16S rRNA metabarcoding

Libraries containing 16S rRNA were prepared with 20 ng of DNA for each sample using primer pairs flanking the V3 and V4 hypervariable regions of the 16S rRNA gene and Illumina sequencing adaptors and barcodes were added using limited cycle PCR. Amplicon sequencing was carried out using the Illumina MiSeq platform, and paired end reads of length 250 bp were generated.

Metabarcoding data analysis

Short overlapping forward and reverse reads coming from the same fragment were joined together with FLASh²⁶ to form sequences of the V3-V4 hypervariable 16S rRNA region.
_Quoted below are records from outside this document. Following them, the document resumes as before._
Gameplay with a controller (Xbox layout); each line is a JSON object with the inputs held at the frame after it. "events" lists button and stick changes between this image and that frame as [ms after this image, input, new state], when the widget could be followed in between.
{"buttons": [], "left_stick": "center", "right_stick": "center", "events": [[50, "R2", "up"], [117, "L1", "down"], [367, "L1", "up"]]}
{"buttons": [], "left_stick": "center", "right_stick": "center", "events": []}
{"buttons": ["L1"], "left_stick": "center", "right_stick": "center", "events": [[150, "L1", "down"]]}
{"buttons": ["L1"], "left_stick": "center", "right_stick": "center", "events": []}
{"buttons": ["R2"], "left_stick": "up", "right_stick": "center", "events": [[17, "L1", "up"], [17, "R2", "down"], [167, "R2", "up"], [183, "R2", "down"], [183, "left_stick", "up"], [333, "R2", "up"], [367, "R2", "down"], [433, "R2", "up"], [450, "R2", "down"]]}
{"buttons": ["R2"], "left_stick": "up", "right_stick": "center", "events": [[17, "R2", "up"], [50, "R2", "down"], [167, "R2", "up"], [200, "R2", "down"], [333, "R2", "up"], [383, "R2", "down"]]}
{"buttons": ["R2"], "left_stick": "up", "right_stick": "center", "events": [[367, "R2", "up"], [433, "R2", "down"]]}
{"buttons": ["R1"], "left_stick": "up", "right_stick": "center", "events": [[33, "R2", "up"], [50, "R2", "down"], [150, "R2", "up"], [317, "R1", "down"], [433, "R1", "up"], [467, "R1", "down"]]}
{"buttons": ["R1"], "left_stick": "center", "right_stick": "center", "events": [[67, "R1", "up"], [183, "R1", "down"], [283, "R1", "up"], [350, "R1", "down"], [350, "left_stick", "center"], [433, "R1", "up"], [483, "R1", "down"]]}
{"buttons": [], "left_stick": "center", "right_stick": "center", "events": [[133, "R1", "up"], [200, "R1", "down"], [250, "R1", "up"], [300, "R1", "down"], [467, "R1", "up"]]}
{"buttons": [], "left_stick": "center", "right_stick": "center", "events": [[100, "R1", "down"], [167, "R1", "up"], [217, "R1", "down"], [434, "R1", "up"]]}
Afterwards, low quality regions were removed from the resulting fragments with SolexaQA++¹⁹. Microbiome analysis was carried out with the QIIME bioinformatics pipeline²⁷ using the Greengenes database²⁸ for taxonomy assignment. No further normalisation of the data was performed.

Data Records

Sequenced genomic data from both RNA-seq and 16S rRNA metabarcoding experiments are stored in the Sequence Read Archive as the study SRP117763¹⁶. Data resulting from the analyses presented here are located in the folder data of the Zenodo repository¹⁷. The data are separated into several subfolders:

The folder expr contains raw read counts in subfolder raw_counts, tpm-based expression profiles of all samples stored in file tpm.readyForClassifier.tsv and also file CMSclassifiedCRC.tpm.havana.tsv containing the CMS subtype classification. These files are the main outcomes of gene expression profile classifications.
Results of the metagenomics analysis of the non-human genomic content of RNA-seq are located in folder kraken together with two tables (Supplementary_table_K*.xlsx) containing lists of bacterial species used in this metagenomics analysis.
The folder 16S contains the biom file otu_table.biom resulting from the 16S rRNA metabarcoding analysis with QIIME and two partial abundance tables otu_table_sorted_*.txt.gz. The abundance tables are derived from the biom file and were used further for data visualisation in the primary publication as well as for the metagenomics method comparison.

Technical Validation

RNA-seq raw data quality

The quality of raw sequenced reads from RNA-seq experiments was assessed with FASTQC and was very good. A pair of representative per base quality plots of corresponding forward and reverse read pairs for one sample is shown in Fig. 2a). Regardless of the raw data quality, all the samples underwent routine data cleaning to ensure that no base was called with a Phred quality below 20. In Table 2, we show number of reads passing various data processing stages together with relative proportion of the reads passing two different stages.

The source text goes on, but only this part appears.